# [Text segment]
Posts Tagged Kindle

Stop Scaring Me!

For the second time in recent months, Barnes & Noble is making a move to protest Amazon electronic exclusivity.  Salvo number one was fired back in October when Barnes & Noble pulled a significant number of DC comics off their store shelves after Amazon made an exclusive distribution arrangement for those titles on the Kindle Fire.  This resulted in particularly nasty press when they removed Sandman comics, and thus set themselves opposite Neil Gaiman and his more than 1.5 million Twitter followers.  At the time it struck me as a potentially self destructive move.  In order to protest not being able to sell DC comics through one distribution method, they’d refuse to sell them through all distribution methods.  It was a fantastic boon for independent comic stores, however, who were more than happy to absorb that customer base.

In the end, it was fine.  Whatever.  I’m not actually sure how much of the comics market Barnes actually holds versus the more tradition comic book store venues.

# [Work task A]
List each sentence in the last paragraph of the blog post about Barnes & Noble and Amazon.
# [Work task B]
Reproduce word for word the stretch of the blog post from "For the second" through "that customer base.".

# [Information given]

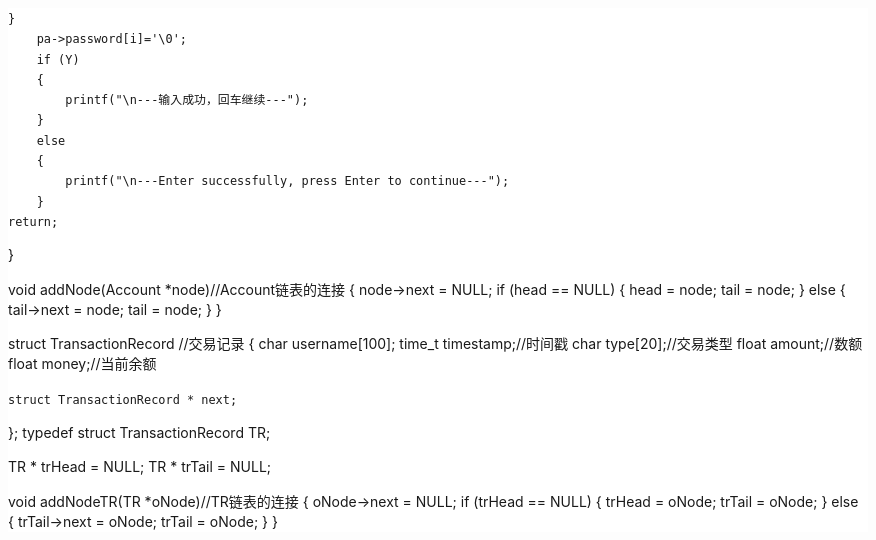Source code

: 		
	}
		pa->password[i]='\0';
		if (Y)
		{
			printf("\n---输入成功，回车继续---");
		}
		else
		{
			printf("\n---Enter successfully, press Enter to continue---");
		}
	return;

}

void addNode(Account *node)//Account链表的连接
{
	node->next = NULL;
	if (head == NULL)
	{
		head = node;
		tail = node;
	}
	else
	{
		tail->next = node;
		tail = node;
	}
}


struct TransactionRecord   //交易记录
{
	char username[100];
	time_t timestamp;//时间戳 
	char type[20];//交易类型
	float amount;//数额 
	float money;//当前余额

	struct TransactionRecord * next;
};
typedef struct TransactionRecord TR;

TR * trHead = NULL;
TR * trTail = NULL;

void addNodeTR(TR *oNode)//TR链表的连接
{
	oNode->next = NULL;
	if (trHead == NULL)
	{
		trHead = oNode;
		trTail = oNode;
	}
	else
	{
		trTail->next = oNode;
		trTail = oNode;
	}
}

# [Answer area A]
- In the end, it was fine.
- Whatever.
- I’m not actually sure how much of the comics market Barnes actually holds versus the more tradition comic book store venues.

# [Answer area B]
For the second time in recent months, Barnes & Noble is making a move to protest Amazon electronic exclusivity.  Salvo number one was fired back in October when Barnes & Noble pulled a significant number of DC comics off their store shelves after Amazon made an exclusive distribution arrangement for those titles on the Kindle Fire.  This resulted in particularly nasty press when they removed Sandman comics, and thus set themselves opposite Neil Gaiman and his more than 1.5 million Twitter followers.  At the time it struck me as a potentially self destructive move.  In order to protest not being able to sell DC comics through one distribution method, they’d refuse to sell them through all distribution methods.  It was a fantastic boon for independent comic stores, however, who were more than happy to absorb that customer base.